Problem statement —
Reproduce the lines of every entry below without changing a character.

Data to process —
***

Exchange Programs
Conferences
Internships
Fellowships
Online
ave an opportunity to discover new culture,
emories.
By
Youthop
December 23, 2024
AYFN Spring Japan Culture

***

Answer below —
Exchange Programs
Conferences
Internships
Fellowships
Online
ave an opportunity to discover new culture,
emories.
By
Youthop
December 23, 2024
AYFN Spring Japan Culture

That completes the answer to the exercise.